John Freeman, the editor of the literary magazine Granta, said: “He is to Sweden what Robert Frost was to America. The national character, if you can say one exists, and the landscape of Sweden are very much reflected in his work. It’s easy because of that to overlook the abiding strangeness and mysteriousness of his poems.”

But in the United States, Mr. Transtromer is a virtual unknown, even to many readers of poetry, despite the fact that he has been published in English by several widely known publishers.

Mr. Halpern said that “Selected Poems,” originally published by Ecco in 2000, would be rereleased within days. On Thursday morning, print copies of his books were already backordered on online retailer sites, and electronic versions were difficult to find. New Directions, an independent publisher, released “The Great Enigma,” a poetry collection, in 2006; Graywolf Press, a publisher based in Minneapolis, released “The Half-Finished Heaven” in 2001; and in 2000, Ecco, part of HarperCollins, released “Selected Poems.”

Jeff Seroy, a spokesman for Farrar, Straus and Giroux, part of Macmillan, said Thursday that the imprint had acquired a volume of Mr. Transtromer’s work, translated by Robin Robertson, called “The Deleted World,” originally published in 2006. Mr. Seroy said the book would be released by year’s end.
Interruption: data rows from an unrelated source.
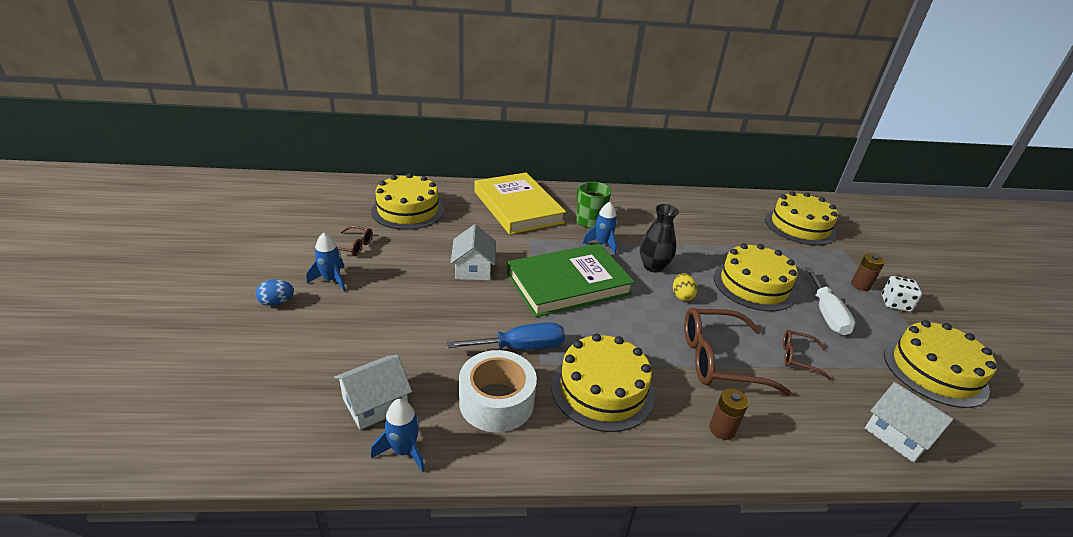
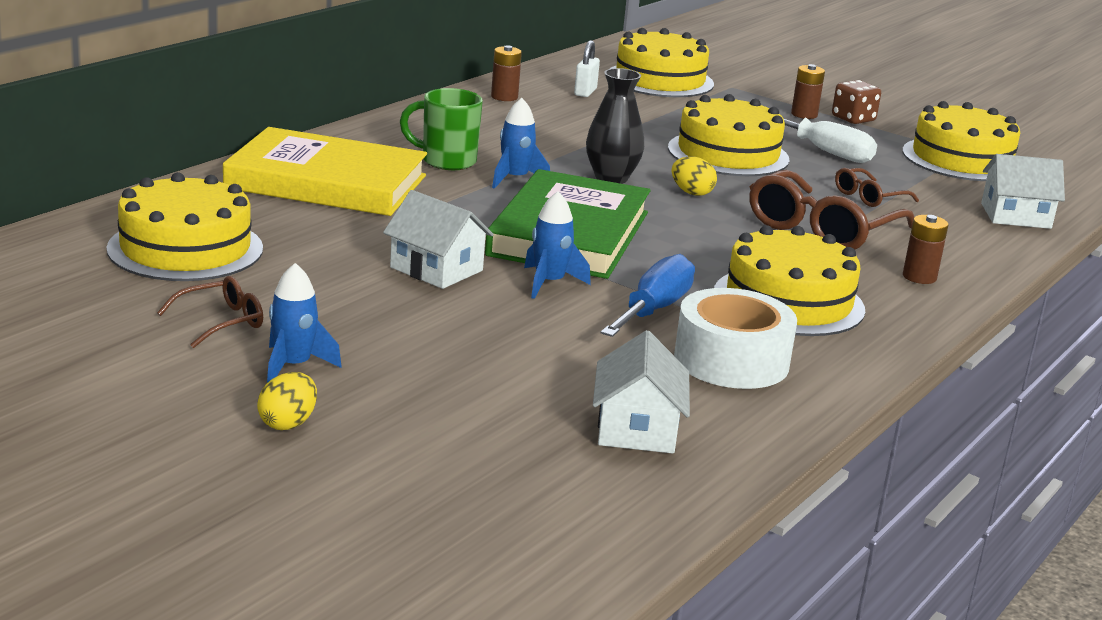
camera: 50 degrees left, 10 degrees down
(277, 302) = (288, 423): blue egg -> yellow egg
(404, 451) = (745, 440): blue rocket -> blue rocket (549, 283)
(686, 201) = (504, 97): none -> brown battery
(737, 216) = (585, 92): none -> white padlock
(895, 304) = (853, 119): white dice -> brown dice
Much of Mr. Transtromer’s work, including “The Half-Finished Heaven,” was translated by his close friend and fellow poet Robert Bly. Mr. Bly has been named as one of the central people who introduced Mr. Transtromer to a small but devoted group of American readers.

The selection of a European writer for the literature Nobel — the eighth in a decade — renewed criticisms that the prize is too Eurocentric. The last American writer to win a Nobel was Toni Morrison in 1993. Philip Roth has been a perennial favorite but has not been selected.

The committee noted after the announcement on Thursday that it had been many years since a Swede had won. It last happened in 1974 when Eyvind Johnson and Harry Martinson shared the prize.

Peter Englund, the permanent secretary of the academy, said this week that the literature jury had increased the number of “scouts” it employed to scour for books in non-European languages.

And once again, the jury proved its inscrutability. In previous years, the choice of relatively unknown writers like Herta Müller of Germany has surprised Nobel watchers; in other years, winners like Harold Pinter or Orhan Pamuk have raised questions about whether the Nobel committee is overly influenced by politics.

While Mr. Transtromer has been a longtime favorite to win the Nobel, he has also won other prizes, including the Neustadt International Prize for Literature, the Bonnier Award for Poetry, the Petrarch Prize in Germany and the Bellman Prize.

The Nobel Prize comes with an honorarium of nearly $1.5 million.

Christina Anderson contributed reporting from Stockholm.